Exercise goal:
Set down each line of the records once more, precisely, and omit the pictures.

Records provided:
______________________________
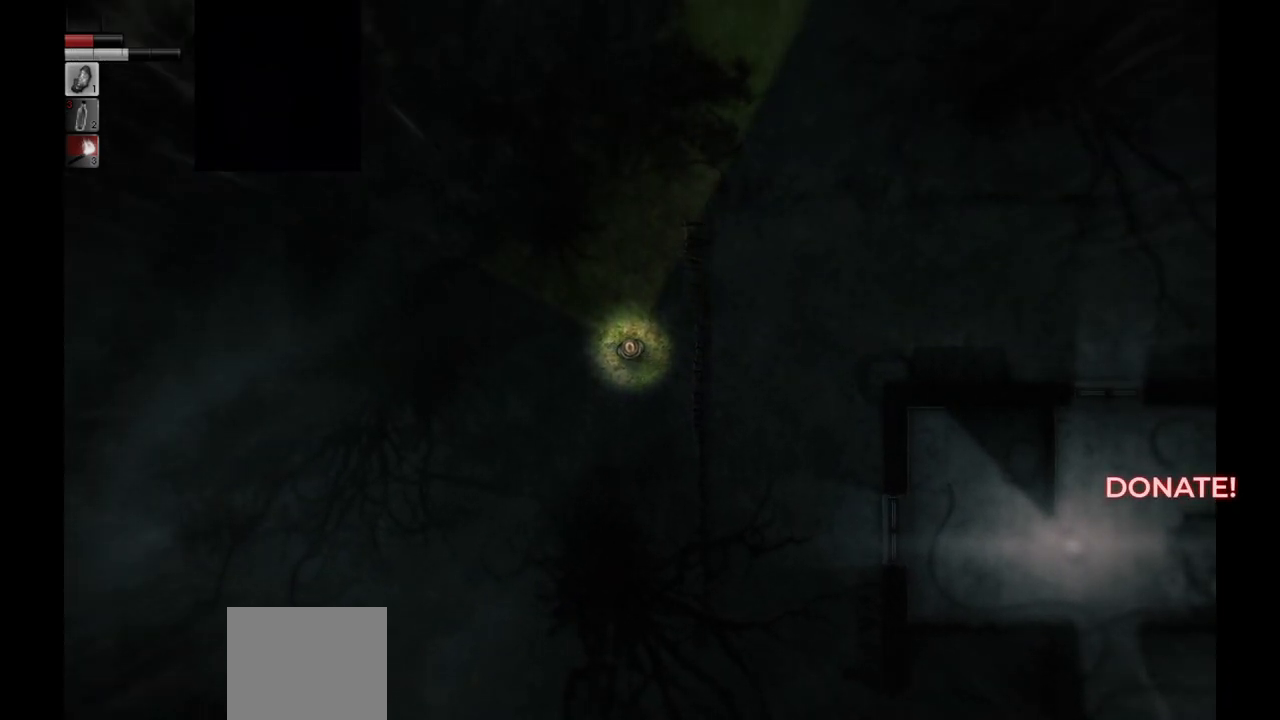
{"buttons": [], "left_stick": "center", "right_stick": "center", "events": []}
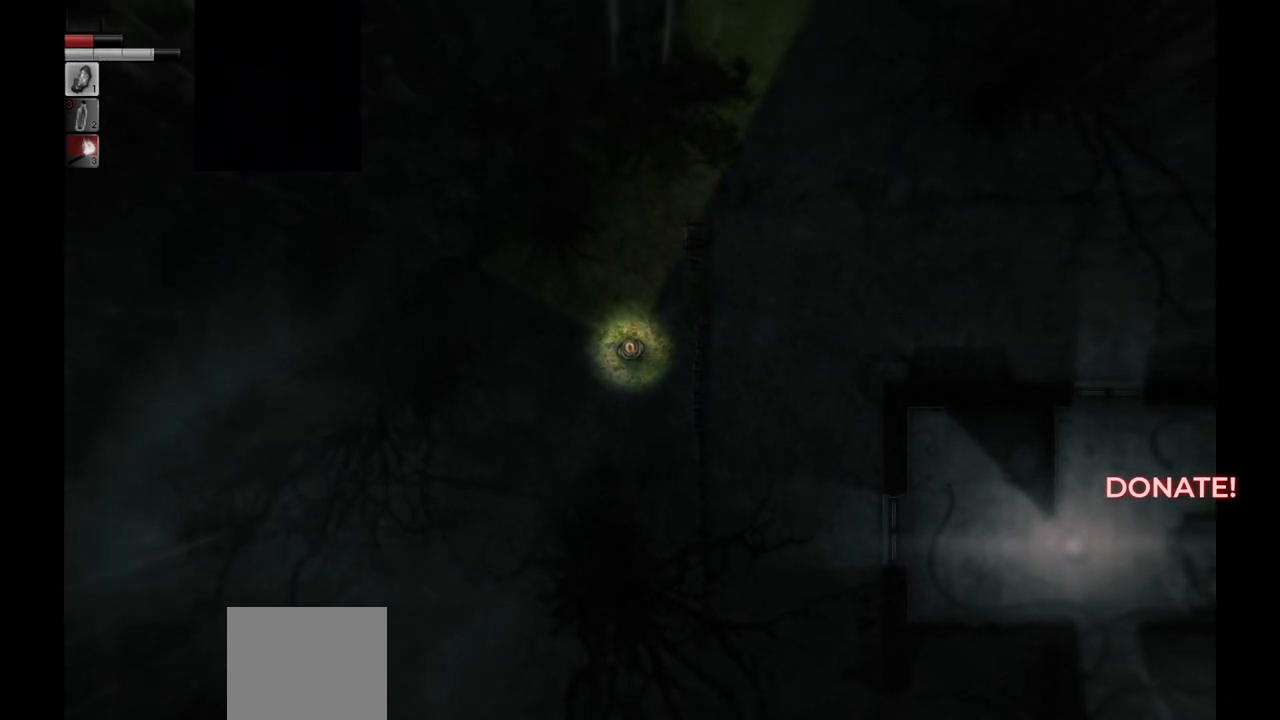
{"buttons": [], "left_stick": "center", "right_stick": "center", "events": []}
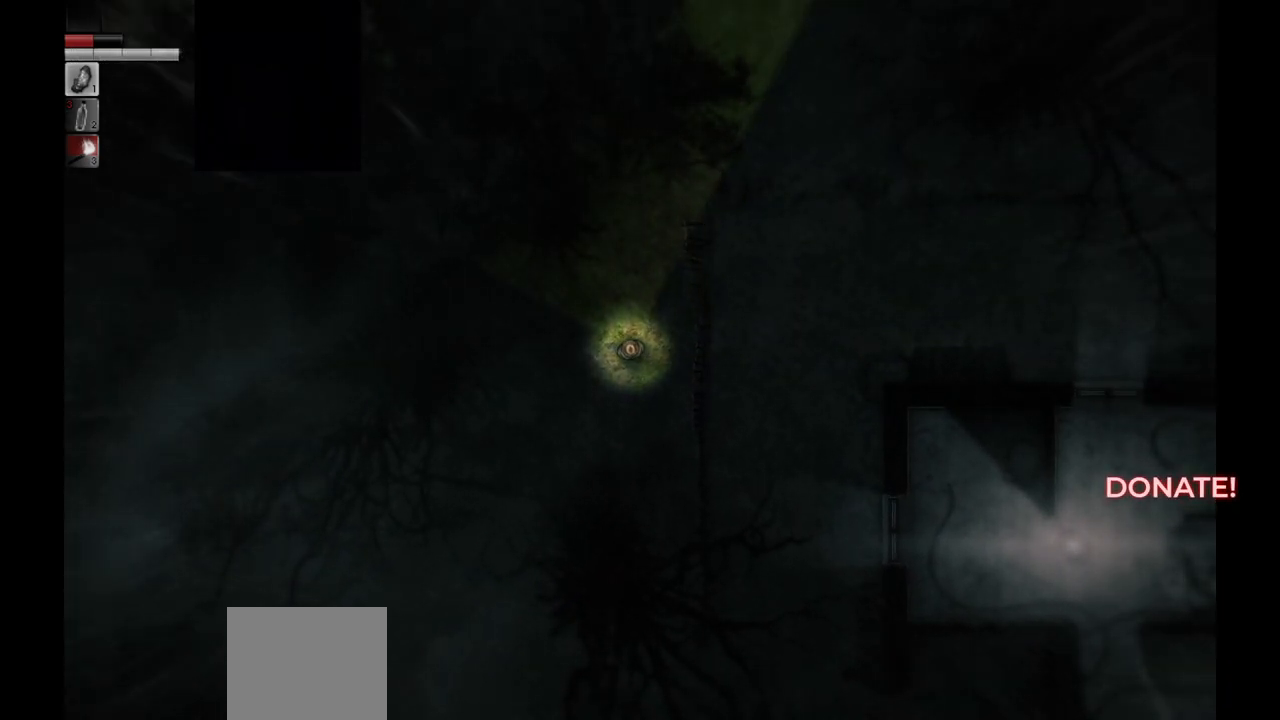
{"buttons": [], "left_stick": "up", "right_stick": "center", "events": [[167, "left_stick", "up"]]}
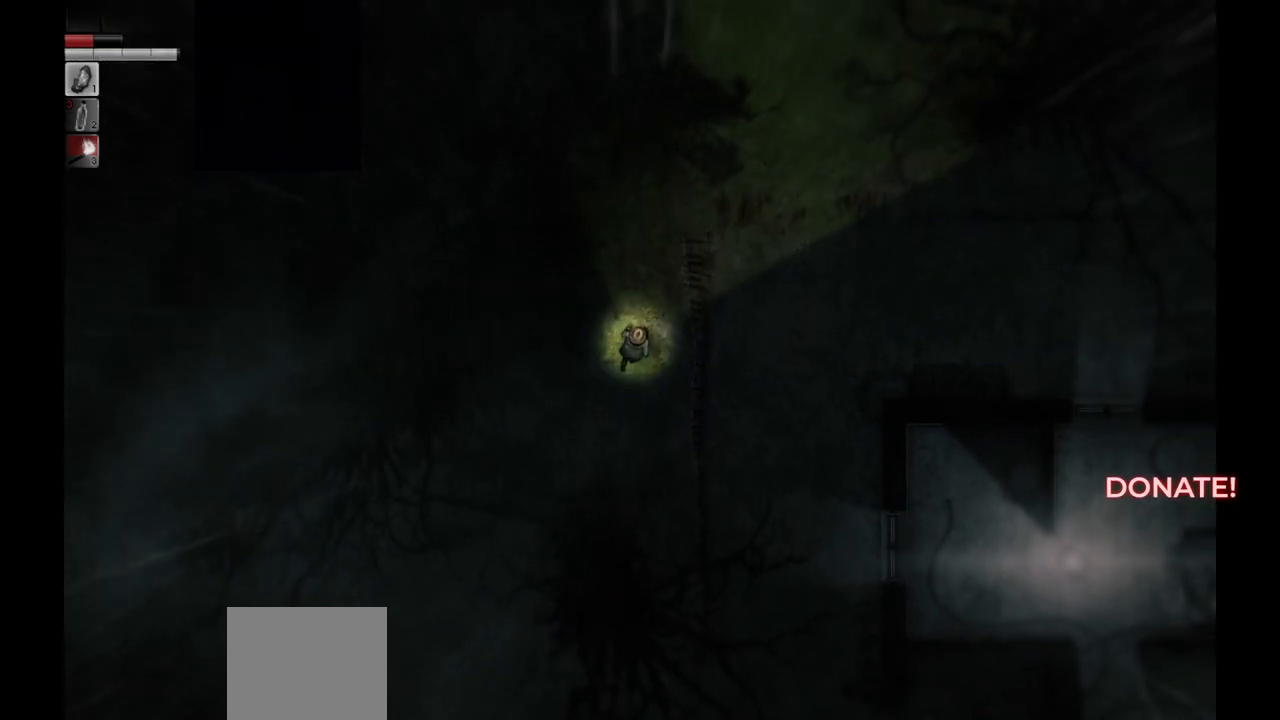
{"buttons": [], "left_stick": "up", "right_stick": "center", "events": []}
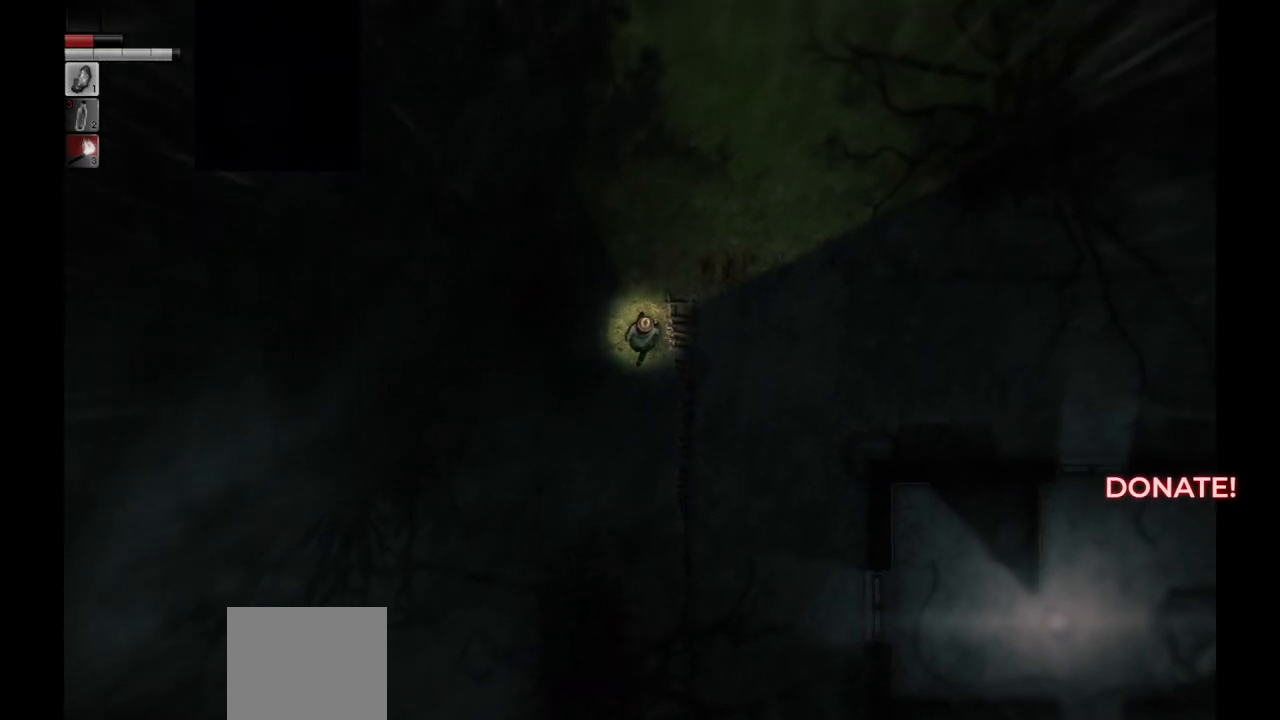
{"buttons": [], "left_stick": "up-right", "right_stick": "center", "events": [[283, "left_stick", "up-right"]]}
______________________________
Worked solution:
{"buttons": [], "left_stick": "center", "right_stick": "center", "events": []}
{"buttons": [], "left_stick": "center", "right_stick": "center", "events": []}
{"buttons": [], "left_stick": "up", "right_stick": "center", "events": [[167, "left_stick", "up"]]}
{"buttons": [], "left_stick": "up", "right_stick": "center", "events": []}
{"buttons": [], "left_stick": "up-right", "right_stick": "center", "events": [[283, "left_stick", "up-right"]]}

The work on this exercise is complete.